3 min

In case of emergency

Post-exposure anti-HIV meds becoming more accessible

Individuals who may have been exposed to HIV can decrease their chances of infection with post-exposure prophylaxis (PEP), an emergency course of combined antiretroviral drugs believed to combat HIV infection that is being more readily prescribed by doctors in hospitals and clinics across the province.

The treatment, available in Canada since 1996, was for years administered only to workers in high-risk environments where exposure to HIV via needle-stick injuries or cuts was a concern. Healthcare providers, police, firefighters and sanitation workers were the main recipients of the treatment. More recently however PEP has been prescribed to those facing possible HIV-exposure in nonoccupational settings including condom breaks, barebacking, intravenous drug use, sexual assault and to prevent transmission of the virus from mother to child during pregnancy.

Steven (who didn’t want his last name used for this story) took PEP four years ago after his condom broke during a bathhouse encounter. He says he knew nothing about the treatment until a staff member at the bathhouse told him about it.

“I admit I was pretty frightened,” he says. “I wound up going to the emergency at St Mike’s at 3am… and was given a prescription for a one-month supply of a drug called Combivir, which I had to take twice a day.”

PEP medications like Combivir are composed of two antiviral drugs, lamivudine (3TC) and zidovudine (AZT). In some cases an inhibitor like indinavir is added to make them more potent. To be effective the treatment must be initiated right away — preferably within the first two to 24 hours — and no later than 72 hours after possible exposure, and taken every day for a period of 28 days.

Unless the patient is on social assistance or has private healthcare insurance they may be left to pay anywhere from the $600 to $1,200 for PEP. Victims of sexual assault may have the drugs provided to them at no cost by the province.

“The pills were very expensive, nearly $700,” says Steven. “I didn’t have enough money to pay for them all at once so the pharmacy agreed to give me the drugs on a week-by-week basis, so I could pay for them in four installments.”

US studies on administering PEP following workplace exposure peg the success rate at about 80 percent or better. But when it comes to nonoccupational exposure, studies in either Canada or the US are virtually nonexistent, leading some doctors to question its effectiveness.

“It’s hard to gauge a success rate because what do you compare it to?” asks Sean Hosein, the science and medicine editor with the Canadian AIDS Treatment Information Exchange. “The mechanics of these things haven’t been well studied in people because it’s not ethically possible.

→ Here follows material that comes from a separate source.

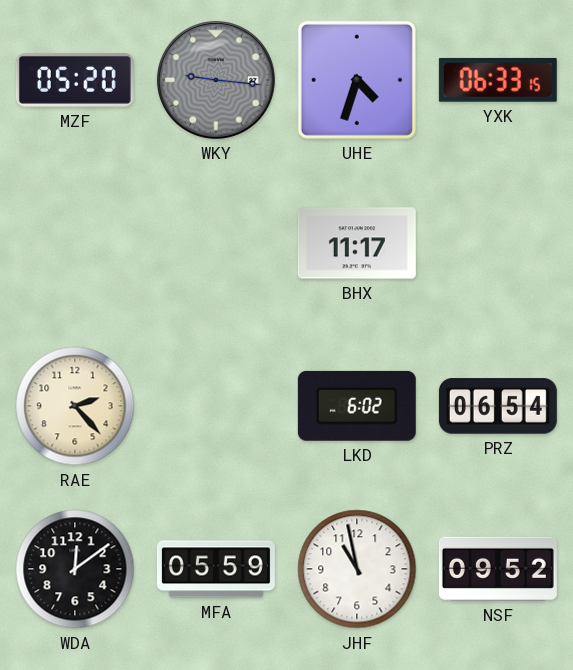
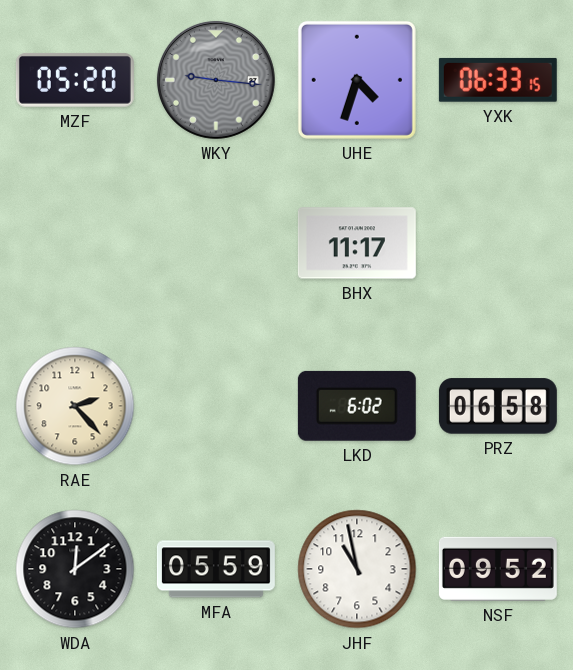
PRZ: 06:54 -> 06:58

If you were going to do a trial, how could you not give PEP to everybody? It’s unethical not to give it to them.”

Although it is now believed to be administered on a larger scale across the province than in past years, no accurate account exists of how many Ontarians have used PEP.

“Unfortunately we don’t do surveillance of HIV post-exposure prophylaxis in nonoccupational settings,” says Jacinthe Perras, a media relations officer with the Public Health Agency of Canada.

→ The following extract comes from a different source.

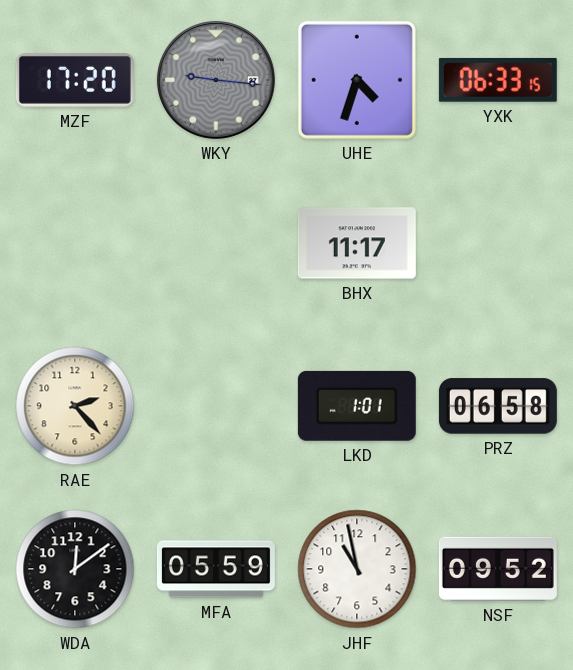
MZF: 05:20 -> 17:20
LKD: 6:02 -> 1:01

“There really aren’t any stats available,” says Rita Shahin, the associate medical officer of health for Toronto Public Health. “It would be very hard to obtain that data from individual physicians and hospitals and there is no systematic provincial program available for collecting and reporting the data.”

Shahin says logistics currently prevent the gathering and documenting of information on the dispensing of PEP in Ontario.

“But it’s probably not too difficult to get PEP in Toronto, compared with other smaller towns in Ontario,” she says.

PEP has the potential for a myriad of side effects including headaches, nausea, diarrhea, skin rashes, dizziness, muscle and joint pain, sleeplessness, irregular heartbeat and seizures.

“I would say that 10 years ago, or even five years ago that more people might have stopped therapy because of the side effects,” says Hosein. “Now the drugs are more tolerable, so more people may be finishing their treatment.”

“Fortunately for me… all I wound up with were a few headaches, a couple of days of nausea and a bit of fatigue,” says Steven. “I got off lucky I guess.”

Because of the high price of the drugs and the difficult side effects associated with them it’s estimated that roughly 50 percent of participants do not complete the full regimen, which has led to concern that the treatment itself could result in drug-resistant strains of HIV.

“Theoretically it may,” says Shahin, “but one thing to remember is that even if somebody has been exposed the chance of them becoming infected with HIV is very, very low. It’s less than one percent. So it’s a theoretical risk but it’s unlikely to happen.”